# INSTRUCTIONS FOR THE TASK
Every line below should be copied out exactly.

# DATASET CONTENT
┏━━

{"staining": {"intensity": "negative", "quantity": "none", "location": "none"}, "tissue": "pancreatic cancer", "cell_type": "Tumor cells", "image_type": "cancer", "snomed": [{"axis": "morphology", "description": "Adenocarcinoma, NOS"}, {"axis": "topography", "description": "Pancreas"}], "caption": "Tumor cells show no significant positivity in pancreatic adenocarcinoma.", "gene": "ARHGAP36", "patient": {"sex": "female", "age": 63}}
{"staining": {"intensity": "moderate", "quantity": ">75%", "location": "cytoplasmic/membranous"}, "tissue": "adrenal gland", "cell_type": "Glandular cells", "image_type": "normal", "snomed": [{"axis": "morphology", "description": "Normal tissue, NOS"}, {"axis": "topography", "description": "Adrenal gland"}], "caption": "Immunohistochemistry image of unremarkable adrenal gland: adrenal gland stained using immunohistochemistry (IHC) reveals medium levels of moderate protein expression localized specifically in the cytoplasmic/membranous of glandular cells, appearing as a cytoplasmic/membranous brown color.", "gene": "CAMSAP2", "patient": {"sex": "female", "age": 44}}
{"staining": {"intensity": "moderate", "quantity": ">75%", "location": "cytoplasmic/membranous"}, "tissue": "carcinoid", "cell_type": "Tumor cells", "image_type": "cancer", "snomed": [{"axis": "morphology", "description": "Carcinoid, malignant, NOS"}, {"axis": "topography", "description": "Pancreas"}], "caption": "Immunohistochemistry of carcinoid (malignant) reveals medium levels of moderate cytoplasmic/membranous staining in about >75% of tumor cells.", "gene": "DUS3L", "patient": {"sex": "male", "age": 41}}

┗━━

# FINISHED TASK
{"staining": {"intensity": "negative", "quantity": "none", "location": "none"}, "tissue": "pancreatic cancer", "cell_type": "Tumor cells", "image_type": "cancer", "snomed": [{"axis": "morphology", "description": "Adenocarcinoma, NOS"}, {"axis": "topography", "description": "Pancreas"}], "caption": "Tumor cells show no significant positivity in pancreatic adenocarcinoma.", "gene": "ARHGAP36", "patient": {"sex": "female", "age": 63}}
{"staining": {"intensity": "moderate", "quantity": ">75%", "location": "cytoplasmic/membranous"}, "tissue": "adrenal gland", "cell_type": "Glandular cells", "image_type": "normal", "snomed": [{"axis": "morphology", "description": "Normal tissue, NOS"}, {"axis": "topography", "description": "Adrenal gland"}], "caption": "Immunohistochemistry image of unremarkable adrenal gland: adrenal gland stained using immunohistochemistry (IHC) reveals medium levels of moderate protein expression localized specifically in the cytoplasmic/membranous of glandular cells, appearing as a cytoplasmic/membranous brown color.", "gene": "CAMSAP2", "patient": {"sex": "female", "age": 44}}
{"staining": {"intensity": "moderate", "quantity": ">75%", "location": "cytoplasmic/membranous"}, "tissue": "carcinoid", "cell_type": "Tumor cells", "image_type": "cancer", "snomed": [{"axis": "morphology", "description": "Carcinoid, malignant, NOS"}, {"axis": "topography", "description": "Pancreas"}], "caption": "Immunohistochemistry of carcinoid (malignant) reveals medium levels of moderate cytoplasmic/membranous staining in about >75% of tumor cells.", "gene": "DUS3L", "patient": {"sex": "male", "age": 41}}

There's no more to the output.